[Data section Boundary: Start]

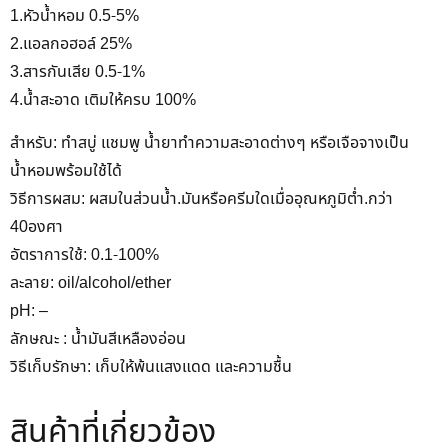
1.หัวน้ำหอม 0.5-5%
2.แอลกอฮอล์ 25%
3.สารกันเสีย 0.5-1%
4.น้ำสะอาด เติมให้ครบ 100%
สำหรับ: ทำสบู่ แชมพู น้ำยาทำความสะอาดต่างๆ หรือเจือจางเป็น
น้ำหอมพร้อมใช้ได้
วิธีการผสม: ผสมในส่วนน้ำ.มันหรือครีมใดเมื่ออุณหภูมิต่ำ.กว่า
40องศา
อัตราการใช้: 0.1-100%
ละลาย: oil/alcohol/ether
pH: –
ลักษณะ : น้ำมันสีเหลืองอ่อน
วิธีเก็บรักษา: เก็บให้พ้นแสงแดด และความชื้น
สินค้าที่เกี่ยวข้อง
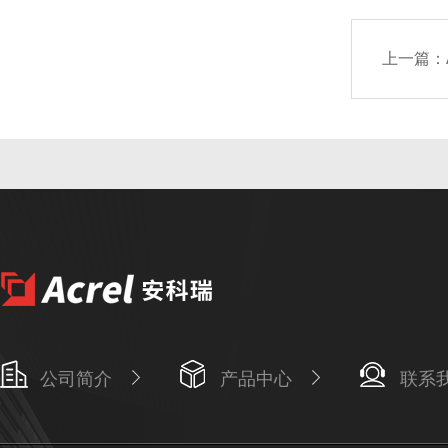
上一篇：
公司简介
产品中心
联系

[Data section Boundary: End]

How to complete this task - Starting at the line that contains "สำหรับ: ทำสบู่ แชมพู" and ending at the final line of the data, reproduce each line exactly. Pictures stay out of the copy.

Task response -
สำหรับ: ทำสบู่ แชมพู น้ำยาทำความสะอาดต่างๆ หรือเจือจางเป็น
น้ำหอมพร้อมใช้ได้
วิธีการผสม: ผสมในส่วนน้ำ.มันหรือครีมใดเมื่ออุณหภูมิต่ำ.กว่า
40องศา
อัตราการใช้: 0.1-100%
ละลาย: oil/alcohol/ether
pH: –
ลักษณะ : น้ำมันสีเหลืองอ่อน
วิธีเก็บรักษา: เก็บให้พ้นแสงแดด และความชื้น
สินค้าที่เกี่ยวข้อง
上一篇：
公司简介
产品中心
联系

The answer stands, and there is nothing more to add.